20. Adjournment by chairman

(1) The chairman may (and must if it is so resolved) adjourn for not more than 14 days —
(a) any meeting of creditors in administration or where there is a Deed of Company Arrangement, but subject to the direction of the Court;
(b) any meeting in a creditors' voluntary winding up or a compulsory winding-up where the adjournment is with a view to obtaining the attendance of any person referred to in Section 255(2)(a) to (e) (Duty to co-operate with Office-holder) who is not in attendance; and
(c) any other meeting in a creditors' voluntary winding-up or a compulsory winding-up, but subject to the direction of the Court and to paragraph 22 (Adjournment of meetings to remove a liquidator) of Part 7 (Adjournment and suspension) of this Schedule.
(2) Further adjournment under this Schedule must not be to a day later than 14 days after the date on which the meeting was originally held (subject to any direction by the Court).

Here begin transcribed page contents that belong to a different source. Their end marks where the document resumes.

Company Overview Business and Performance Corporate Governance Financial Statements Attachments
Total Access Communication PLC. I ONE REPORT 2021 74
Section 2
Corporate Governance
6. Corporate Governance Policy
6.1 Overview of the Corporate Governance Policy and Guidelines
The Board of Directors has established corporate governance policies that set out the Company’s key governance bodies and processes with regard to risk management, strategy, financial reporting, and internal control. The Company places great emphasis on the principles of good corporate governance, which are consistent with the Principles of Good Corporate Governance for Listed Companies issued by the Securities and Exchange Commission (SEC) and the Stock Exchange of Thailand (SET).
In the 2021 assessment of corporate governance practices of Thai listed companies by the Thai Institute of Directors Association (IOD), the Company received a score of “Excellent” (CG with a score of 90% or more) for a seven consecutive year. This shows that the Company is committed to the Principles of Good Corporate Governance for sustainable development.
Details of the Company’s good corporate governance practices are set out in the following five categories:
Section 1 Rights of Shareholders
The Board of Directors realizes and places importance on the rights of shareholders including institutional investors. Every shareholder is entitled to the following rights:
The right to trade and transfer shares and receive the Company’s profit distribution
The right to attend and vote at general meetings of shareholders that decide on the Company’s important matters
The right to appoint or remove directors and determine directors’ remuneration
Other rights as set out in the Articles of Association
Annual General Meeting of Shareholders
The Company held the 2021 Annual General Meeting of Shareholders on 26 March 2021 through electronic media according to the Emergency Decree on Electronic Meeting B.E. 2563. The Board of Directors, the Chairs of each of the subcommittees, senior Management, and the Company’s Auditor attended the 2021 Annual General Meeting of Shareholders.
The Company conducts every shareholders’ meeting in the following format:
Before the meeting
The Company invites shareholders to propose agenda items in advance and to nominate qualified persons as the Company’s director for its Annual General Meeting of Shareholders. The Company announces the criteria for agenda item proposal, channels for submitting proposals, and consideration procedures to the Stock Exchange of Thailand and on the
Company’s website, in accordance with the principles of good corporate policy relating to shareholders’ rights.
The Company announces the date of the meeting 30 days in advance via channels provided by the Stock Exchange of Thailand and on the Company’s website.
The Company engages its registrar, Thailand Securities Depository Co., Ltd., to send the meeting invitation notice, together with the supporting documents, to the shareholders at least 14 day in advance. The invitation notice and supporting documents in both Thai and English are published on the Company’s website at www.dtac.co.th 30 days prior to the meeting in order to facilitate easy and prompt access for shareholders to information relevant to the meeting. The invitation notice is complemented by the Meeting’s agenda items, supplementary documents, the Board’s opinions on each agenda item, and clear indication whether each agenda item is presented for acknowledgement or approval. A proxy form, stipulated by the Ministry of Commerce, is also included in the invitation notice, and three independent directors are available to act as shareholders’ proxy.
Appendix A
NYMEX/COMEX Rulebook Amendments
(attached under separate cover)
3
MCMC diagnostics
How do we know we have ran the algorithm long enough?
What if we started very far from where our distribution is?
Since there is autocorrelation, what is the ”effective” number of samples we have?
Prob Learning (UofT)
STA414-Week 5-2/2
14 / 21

(3) If a meeting is adjourned, the chairman must, as soon as reasonably practicable, unless for any reason the chairman thinks it unnecessary or impracticable, deliver notice of the adjournment in an insolvent or compulsory winding-up, to any such person referred to in Section 255(2)(a) to (e) (Duty to co-operate with Office-holder) who did not attend the meeting as the chairman thinks fit.